Abstract
Computer-aided histological image classification systems are important for making objective and timely cancer diagnostic decisions. These systems use combinations of image features that quantify a variety of image properties. Because researchers tend to validate their diagnostic systems on specific cancer endpoints, it is difficult to predict which image features will perform well given a new cancer endpoint. In this paper, we define a comprehensive set of common image features (consisting of 12 distinct feature subsets) that quantify a variety of image properties. We use a data-mining approach to determine which feature subsets and image properties emerge as part of an “optimal” diagnostic model when applied to specific cancer endpoints. Our goal is to assess the performance of such comprehensive image feature sets for application to a wide variety of diagnostic problems. We perform this study on 12 endpoints including 6 renal tumor subtype endpoints and 6 renal cancer grade endpoints. Keywords-histology, image mining, computer-aided diagnosis
Section I. Introduction
Computer-aided histopathological analysis provides tools for quantitative and timely cancer diagnosis. As a result, the literature is rich with computer-aided diagnostic systems based on various image properties such as color, texture, topology, and shape. These systems employ different image features to capture image properties. The results of these systems suggest that some features work well for specific endpoints. For example, multiwavelet [1] or fractal features [2] work well for prostate Gleason grading However, because of varying image properties and multiple features that capture the same image properties, it is unclear which set of features is optimal for new cancer endpoints. So far, research has focused on developing new innovative feature sets for specific cancer endpoints.
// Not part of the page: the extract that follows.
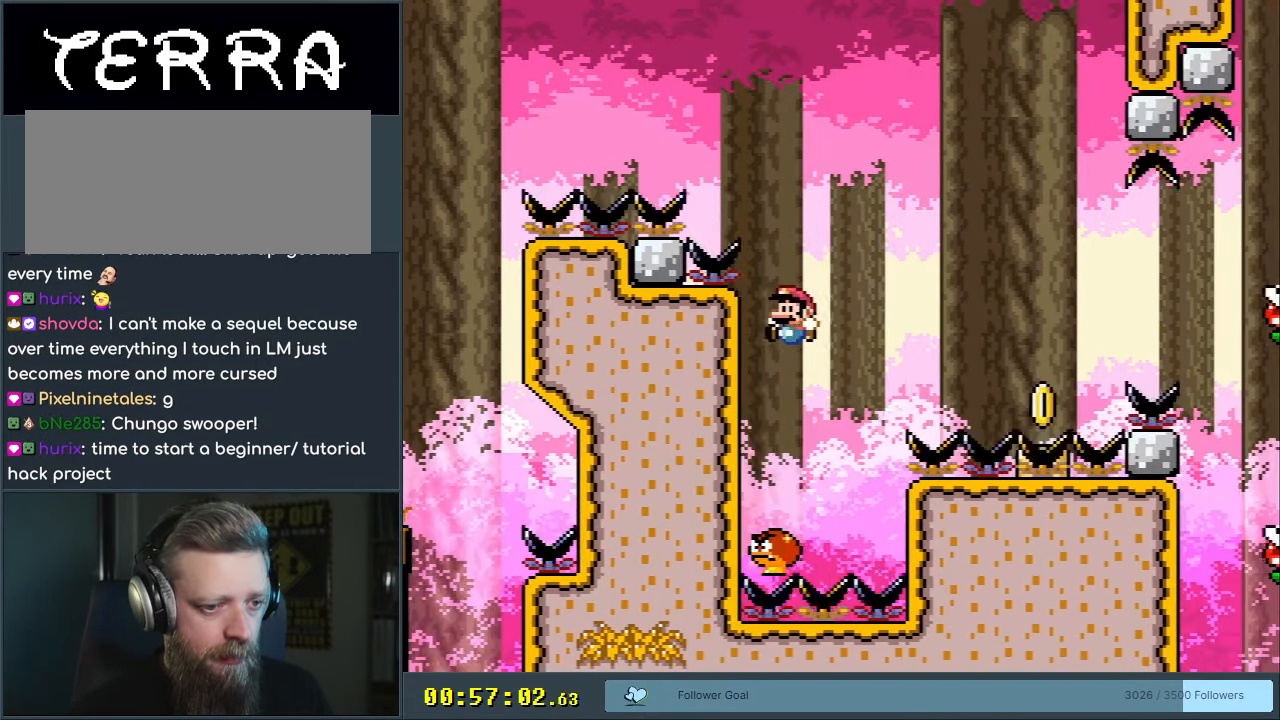
{"buttons": ["B", "Y"], "events": [[50, "DPAD_LEFT", "up"], [150, "DPAD_RIGHT", "down"], [283, "DPAD_RIGHT", "up"]]}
However, little work has focused on developing a general model with a comprehensive list of features that can be applied to multiple endpoints [3]. In this paper, we develop a comprehensive system that consists of 12 feature subsets capturing different image properties. We evaluate the diagnostic performance of this comprehensive system on a variety of renal cancer endpoints. For each endpoint, specific feature subsets tend to emerge as part of the best-performing predictive models. Many of these emergent feature subsets for disease endpoints can be interpreted biologically. This suggests that such a comprehensive analysis can reveal biological clues for disease diagnosis.
Section II. Methods
A. Datasets
We perform this study on hematoxylin and eosin (H&E) stained histological RGB image datasets acquired from renal tumor tissue samples. In this study we use two separately acquired datasets (Figure 1). Dataset 1 includes subtype information and contains 48 images with 12 images of each subtype—chromophobe (CH), clear cell (CC), papillary (PA), and oncocytoma (ON). Dataset 2 includes information for Fuhrman grade and subtype. Its 58 images include 20, 17, 16, and 5 images of CH, CC, PA, and ON subtypes respectively. Excluding benign ON samples, among the remaining 53 images, 13, 13, 13, and 14 images are of grade 1 to 4, respectively. For the subtyping study, we combine all samples from both of the datasets. For grading, we consider malignant tumor images from dataset 2. Each sample image is about 1200×1600 pixels.
Figure 1.
Sample histological tissue images for four renal tumor subtypes (a–d) and four Fuhrman grades (e–f). Images in (a–d) are taken from dataset 1 and have no grade information available, while images in (e–f) are various grades of clear cell samples taken from dataset 2.
B. Image features
We crop 512×512 pixel non-overlapping, adjacent tiles from the central portion of each image sample. We extract features from each tile, and unless mentioned otherwise, we average features over all tiles to represent the sample. We extract a comprehensive set of 2671 features from each sample. This set includes 12 feature subsets extracted from different processed forms of the original sample images.
Table I lists the 12 feature subsets and their combination set (i.e., the All set). Figure 2 describes the flow of feature extraction, where green boxes represent different forms of the processed image while pink boxes represent feature subsets. We generate the “Normalized Sample Image” using a color map quantile normalization method [4]. For the “Color Quantized Image”, we quantize the color space using self-organizing maps [5], [6] with the following parameters: 64 levels, I-by-64 grid size, linear initialization along the greatest Eigen vector, and ‘rectangular’ lattice type. The “Stain Segmented Image” is a four-level grayscale image, where gray-levels of 1, 2, 3 and 4 correspond to nuclear, red-blood cells, cytoplasmic and glandular structures respectively. These structures correspond to distinct H&E color stains and we segment them using an automatic color segmentation method [4]. We then extract binary masks for “Nuclear”, “Cytoplasmic” and “Glandular” structures in the image based on segmentation labels. We further segment the nuclear clusters in the nuclear mask into individual nuclei to produce the “Segmented Nuclei” [7], [8].
TABLE I.
LIST OF FEATURE SUBSETS, THEIR ACRONYMS AND EATURE COUNTS.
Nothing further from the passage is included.